-- TEXT follows --

So my question is, in order to do keyframe animations on nodes within a vector path, a vector needs to be converted to either WebGL or Canvas for it to be hardware accelerated on mobile?
p.s I prefer using SVG as it's loaded in the DOM and I can manipulate things with jquery. This is for a mobile game that uses vectors (svg) as its base but I'd like to incorporate animations too - beyond the basic css transforms. I wish there was a way to have a .svg file that not only contains the vector information but also the animation info. so I could load this .svg file. and then in javascript go:
character1.play('animation1') or something. If SMIL worked fast I'm sure editors like adobe would make it as simple as that.
EDIT: I just read that Chrome 45 killed SMIL in favor of "web animations" and css.
https://developer.mozilla.org/en-US/docs/Web/SVG/SVG_animation_with_SMIL
And as Kaiido mentioned in the comments IE never supported smil so maybe that's why adobe never exported to it (?).
http://caniuse.com/#feat=svg-smil
also I never saw any examples online that show hardware accelerated path animation with smil, if any of you guys find a link pls let me know.
EDIT #2: I'm thinking of giving up my wishful thinking and instead looking at vector to canvas exporters like animatron.com. However, it doesn't seem like canvas is even hardware accelerated or fast like css3 transforms. I loaded some animations from animatron in my old iPhone 4s/iOS 8 and it's jittery and slow for example:
https://www.animatron.com/project/1953f3526e5b2ec4eef429c8
whereas css3 transform animations always run very smooth...

-- TEXT concluded --

> [INSTRUCTIONS]:
1. Copy the post about SVG animation word for word, in full.
2. In the records below, repeat the lines exactly, starting at the line that contains "that everything's fine." and ending at the line that contains "#### Использование", with both of those lines included.

-- MATERIAL SHOWN follows --

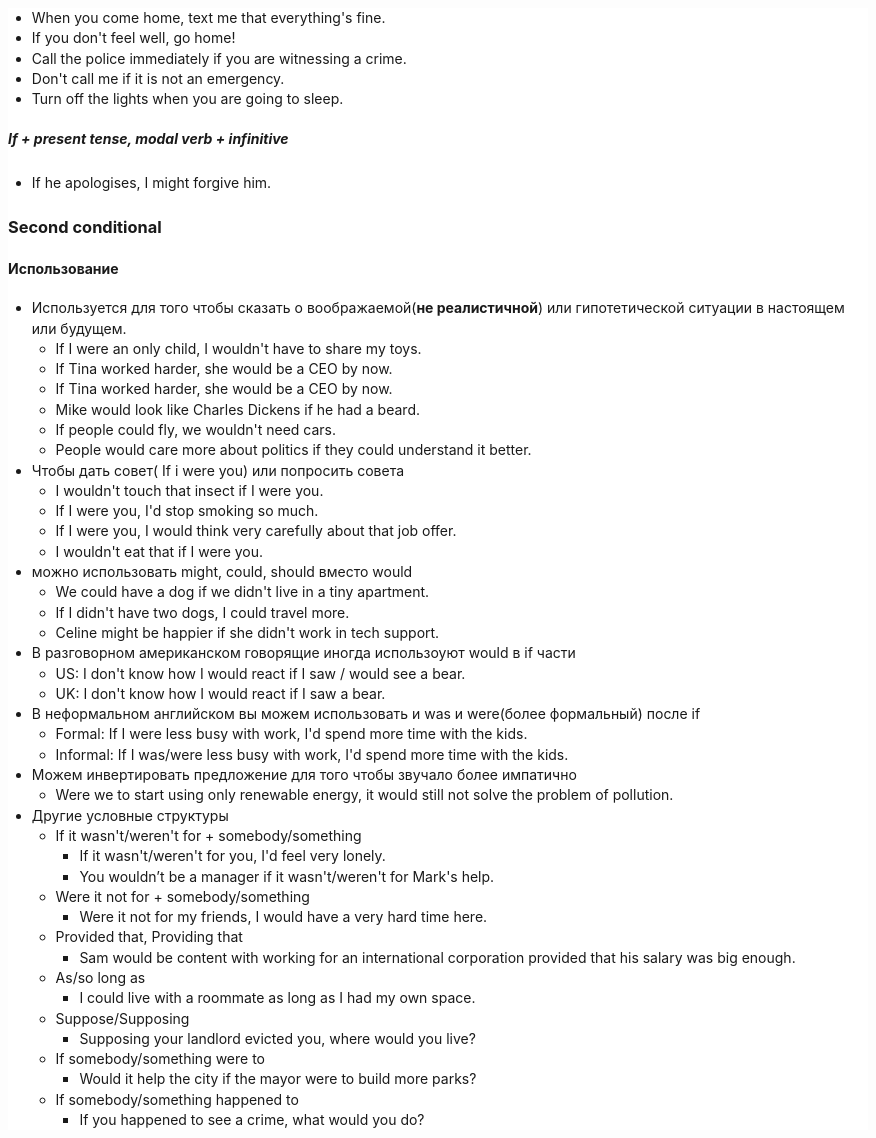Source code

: - When you come home, text me that everything's fine.
- If you don't feel well, go home!
- Call the police immediately if you are witnessing a crime.
- Don't call me if it is not an emergency.
- Turn off the lights when you are going to sleep.
##### If + present tense, modal verb + infinitive
- If he apologises, I might forgive him.
### Second conditional
#### Использование
- Используется для того чтобы сказать о воображаемой(**не реалистичной**) или гипотетической ситуации в настоящем или будущем.
    - If I were an only child, I wouldn't have to share my toys.
    - If Tina worked harder, she would be a CEO by now.
    - If Tina worked harder, she would be a CEO by now.
    - Mike would look like Charles Dickens if he had a beard.
    - If people could fly, we wouldn't need cars.
    - People would care more about politics if they could understand it better.
- Чтобы дать совет( If i were you) или попросить совета
    - I wouldn't touch that insect if I were you.
    - If I were you, I'd stop smoking so much.
    - If I were you, I would think very carefully about that job offer.
    - I wouldn't eat that if I were you.
- можно использовать might, could, should вместо would
    - We could have a dog if we didn't live in a tiny apartment.
    - If I didn't have two dogs, I could travel more.
    - Celine might be happier if she didn't work in tech support.
- В разговорном американском говорящие иногда использоуют would в if части
    - US: I don't know how I would react if I saw / would see a bear.
    - UK: I don't know how I would react if I saw a bear.
- В неформальном английском вы можем использовать и was и were(более формальный) после if
    - Formal: If I were less busy with work, I'd spend more time with the kids.
    - Informal: If I was/were less busy with work, I'd spend more time with the kids.
- Можем инвертировать предложение для того чтобы звучало более импатично
    - Were we to start using only renewable energy, it would still not solve the problem of pollution.
- Другие условные структуры
    - If it wasn't/weren't for + somebody/something
        - If it wasn't/weren't for you, I'd feel very lonely.
        - You wouldn’t be a manager if it wasn't/weren't for Mark's help.
    - Were it not for + somebody/something
        - Were it not for my friends, I would have a very hard time here.
    - Provided that, Providing that
        - Sam would be content with working for an international corporation provided that his salary was big enough.
    - As/so long as
        - I could live with a roommate as long as I had my own space.
    - Suppose/Supposing
        - Supposing your landlord evicted you, where would you live?
    - If somebody/something were to
        - Would it help the city if the mayor were to build more parks?
    - If somebody/something happened to
        -  If you happened to see a crime, what would you do?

-- MATERIAL SHOWN concluded --

> [SOLUTIONS TO THE TASKS]:
1.
So my question is, in order to do keyframe animations on nodes within a vector path, a vector needs to be converted to either WebGL or Canvas for it to be hardware accelerated on mobile?
p.s I prefer using SVG as it's loaded in the DOM and I can manipulate things with jquery. This is for a mobile game that uses vectors (svg) as its base but I'd like to incorporate animations too - beyond the basic css transforms. I wish there was a way to have a .svg file that not only contains the vector information but also the animation info. so I could load this .svg file. and then in javascript go:
character1.play('animation1') or something. If SMIL worked fast I'm sure editors like adobe would make it as simple as that.
EDIT: I just read that Chrome 45 killed SMIL in favor of "web animations" and css.
https://developer.mozilla.org/en-US/docs/Web/SVG/SVG_animation_with_SMIL
And as Kaiido mentioned in the comments IE never supported smil so maybe that's why adobe never exported to it (?).
http://caniuse.com/#feat=svg-smil
also I never saw any examples online that show hardware accelerated path animation with smil, if any of you guys find a link pls let me know.
EDIT #2: I'm thinking of giving up my wishful thinking and instead looking at vector to canvas exporters like animatron.com. However, it doesn't seem like canvas is even hardware accelerated or fast like css3 transforms. I loaded some animations from animatron in my old iPhone 4s/iOS 8 and it's jittery and slow for example:
https://www.animatron.com/project/1953f3526e5b2ec4eef429c8
whereas css3 transform animations always run very smooth...

2.
: - When you come home, text me that everything's fine.
- If you don't feel well, go home!
- Call the police immediately if you are witnessing a crime.
- Don't call me if it is not an emergency.
- Turn off the lights when you are going to sleep.
##### If + present tense, modal verb + infinitive
- If he apologises, I might forgive him.
### Second conditional
#### Использование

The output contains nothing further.